Millennia-old relics confiscated in northwest Iran

June 21, 2020 - 1:15

TEHRAN – A batch of prehistorical relics, estimated to date from the time of Mannaeans in the early 1st millennium BC, has recently been seized from an antique dealer near the city of Bukan, West Azarbaijan province, northwest Iran.

“The relics include an earthen bowl and eighty beads. Such semi-precious stones were mostly used as personal ornamentations in the past,” CHTN quoted Bukan tourism chief Obeydollah Sorkhabi as saying on Saturday.

Briefing on the confiscation, the official said “The objects were found after the police investigated a suspicious vehicle moving on a road towards Bukan,” the official said.

“The relics are estimated by cultural heritage experts as objects with magnificent historical values dating back to some 2,500 years ago.”

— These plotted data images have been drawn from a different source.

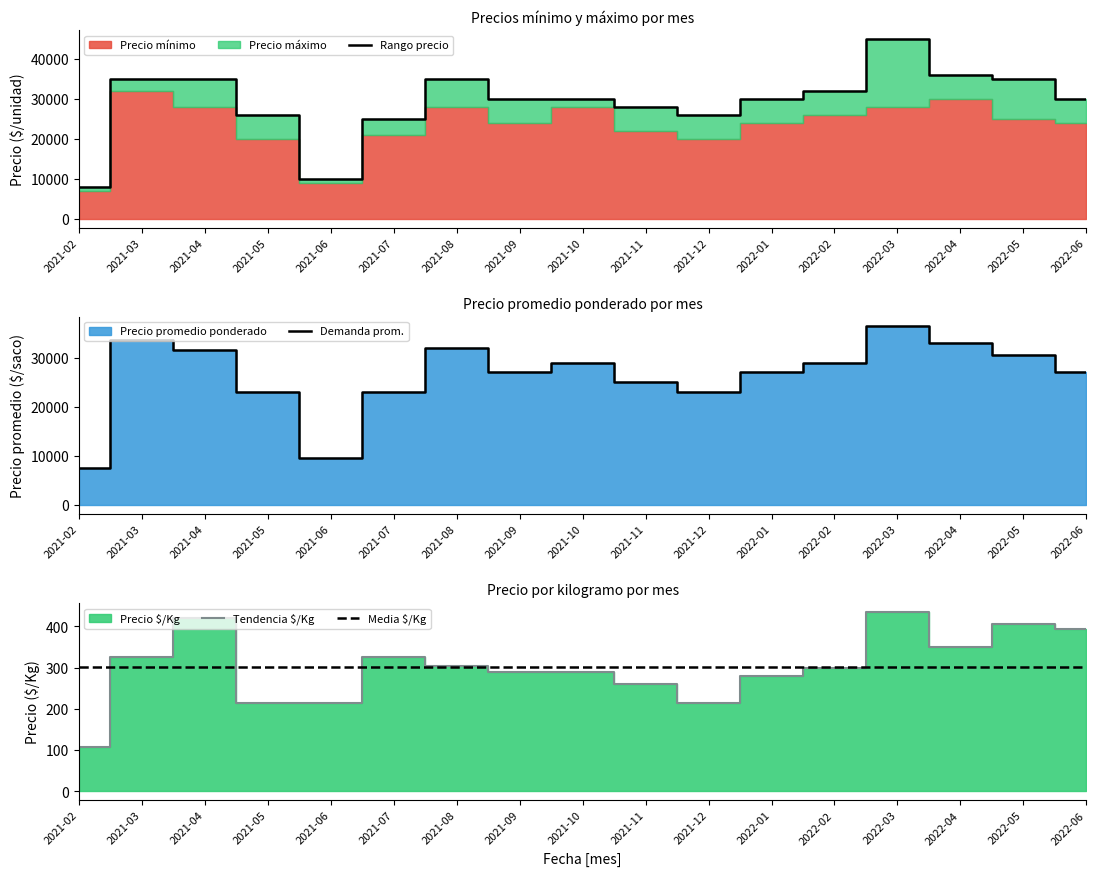

At 2022-01, list the series in order from smallest to largest.

Tendencia $/Kg, Media $/Kg, Demanda prom., Rango precio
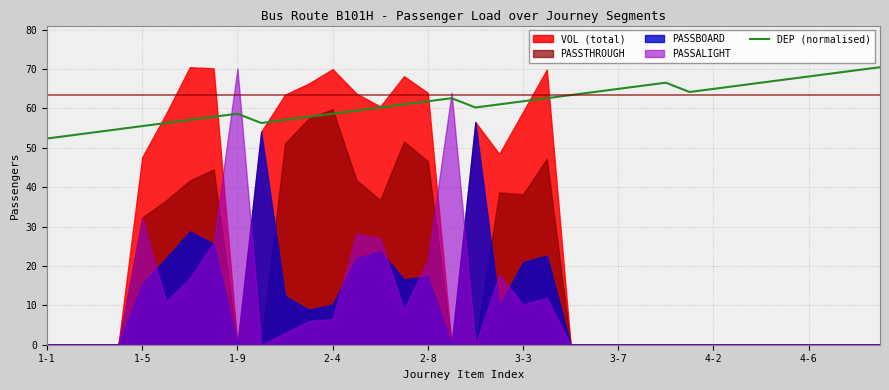

How many data points are less than 61?

16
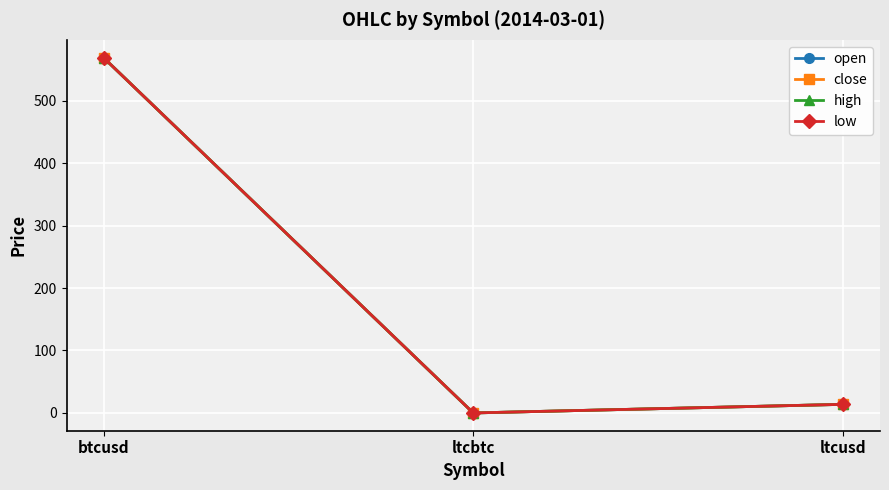

Which series has the largest total across all categories?

close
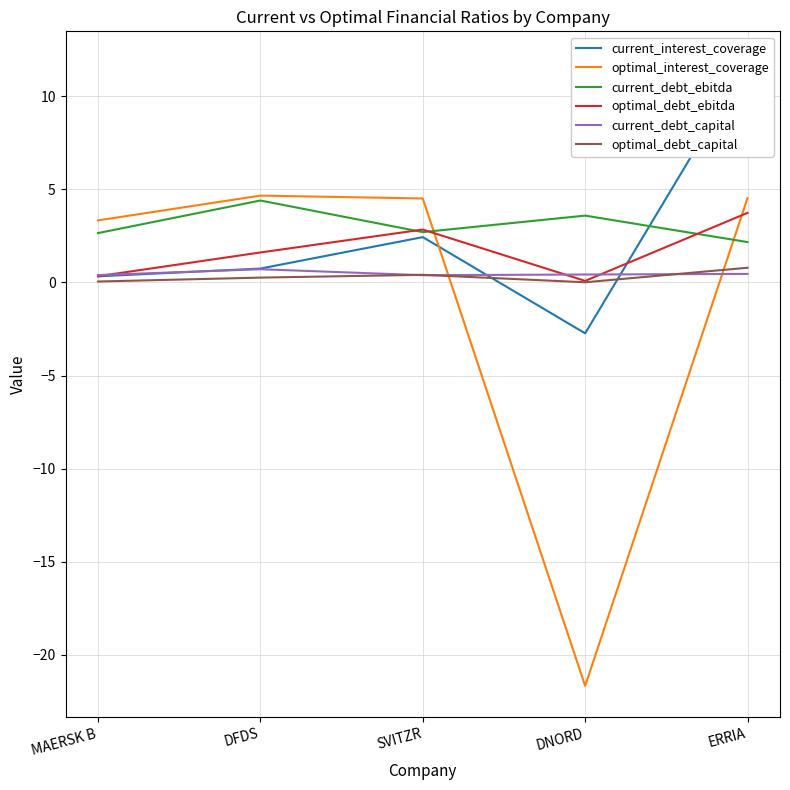

What is the total value across all series at SVITZR?

13.3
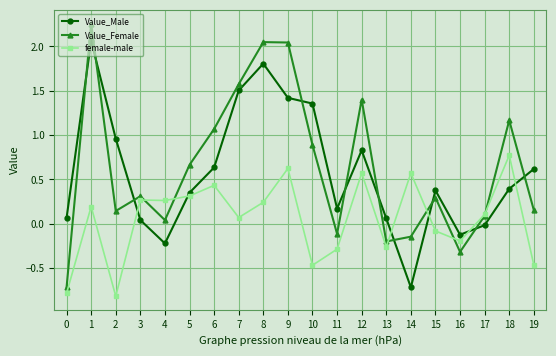

Between which two adjacent categories do female-male and Value_Male first intersect?

2 and 3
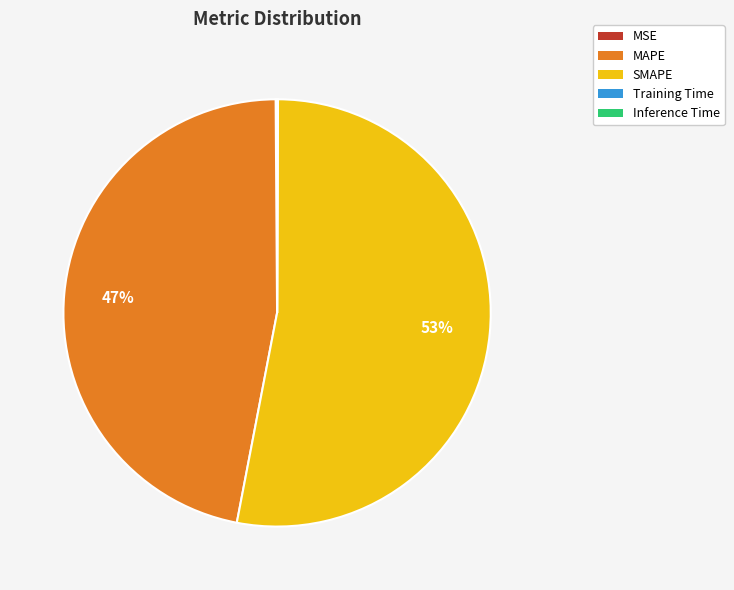

To the nearest percent, what portion does SMAPE represent?

53%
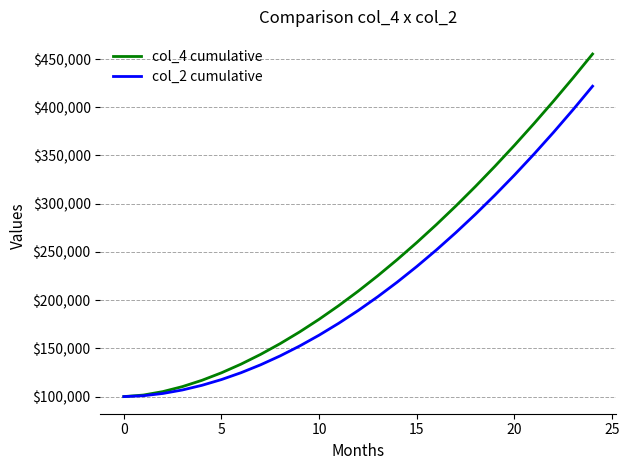

Which series has the largest total across all categories?

col_4 cumulative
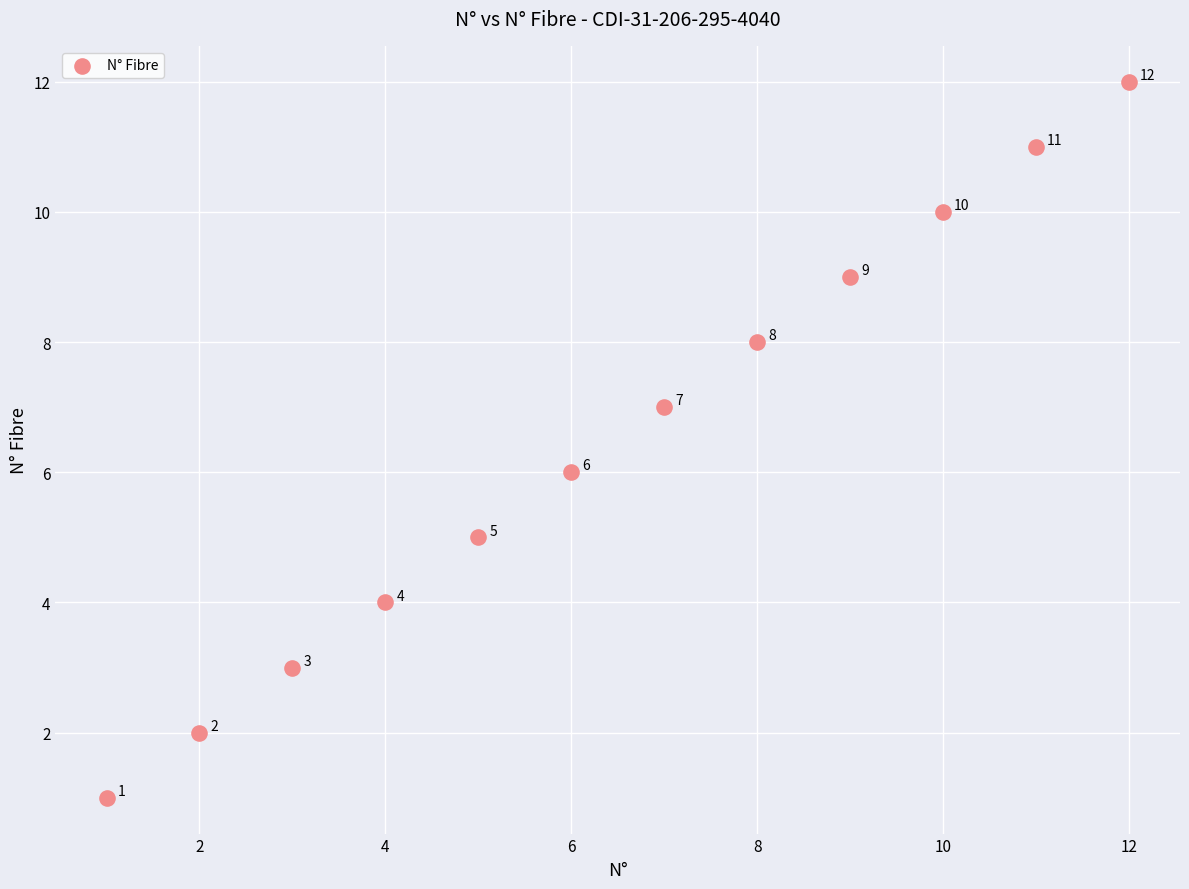

What Y value in the scatter plot is closest to 6?

6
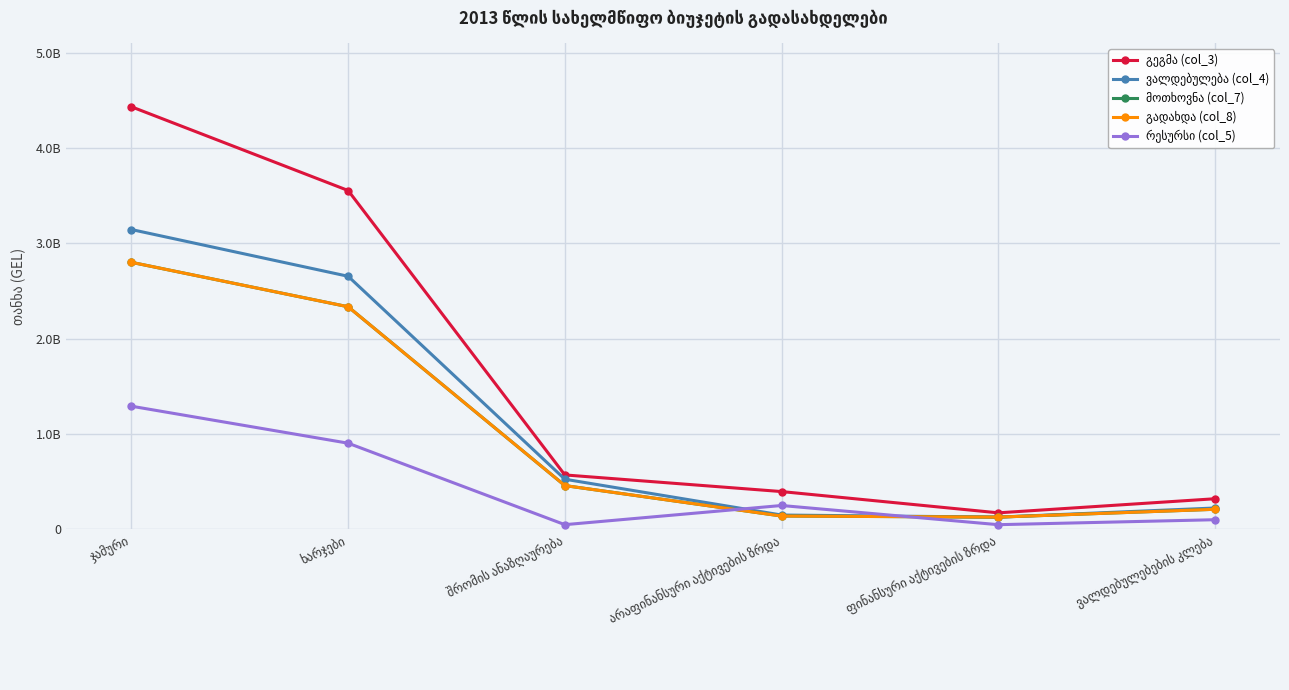

What position from the left is ფინანსური აქტივების ზრდა?

5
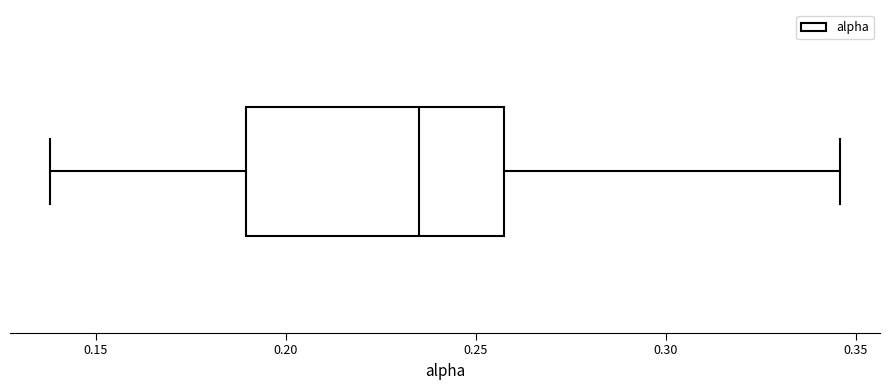

Read this box plot against the x-axis: the position of the median line, the range covered by the box, and the ends of both whiskers. The values are not printed on the chart, so give them approximately, as read against the axis.

median 0.235, box 0.190 to 0.255, whiskers 0.140 to 0.345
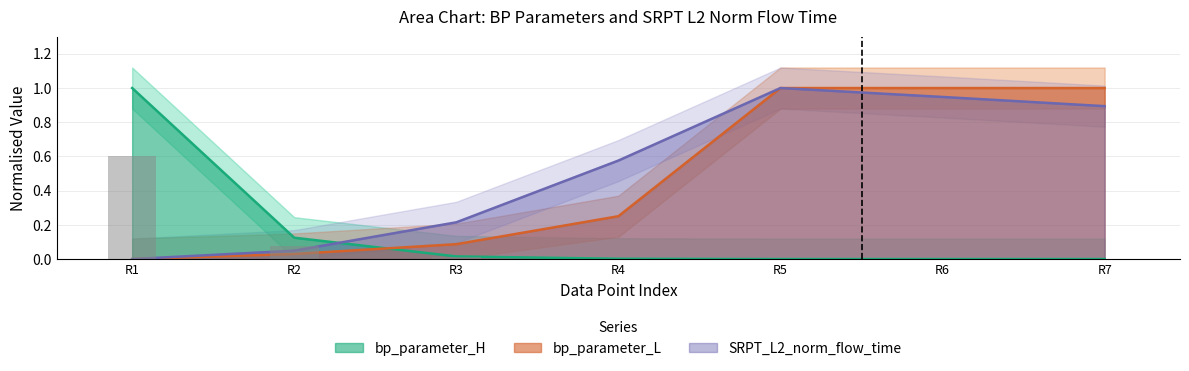

The bp_parameter_L series shows 0.0 at R2. True or false?

True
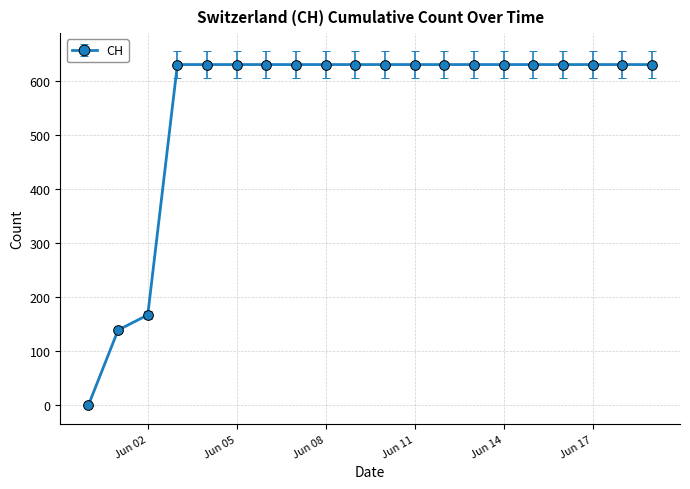

What is the value of the 16th point from the left?

631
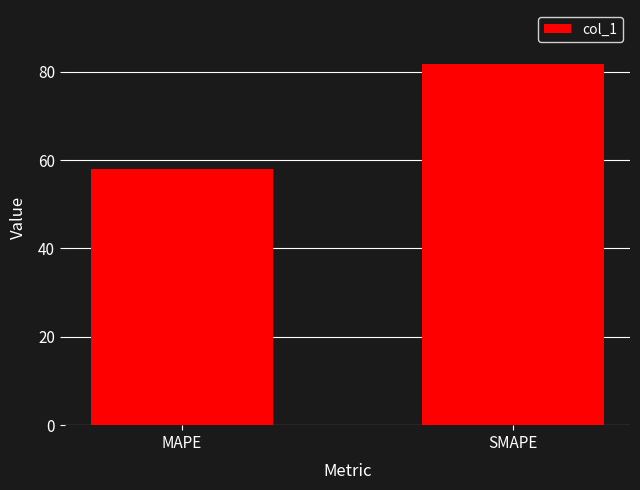

What is the change in value from MAPE to SMAPE?

+23.7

According to the Encyclopedia Britannica, the Mannaeans are first recorded in the annals of the Assyrian king Shalmaneser III (reigned 858–824 BC) and are last mentioned in Urartu by Rusa II (reigned 685–645 BC) and in Assyria by Esarhaddon (reigned 680–669 BC).

Mannai, also spelled Manna, was an ancient country surrounded by three major powers of the time namely Assyria, Urartu, and Media. With the intrusion of the Scythians and the rise of the Medes in the 7th century, the Mannaeans lost their identity and were subsumed under the term Medes.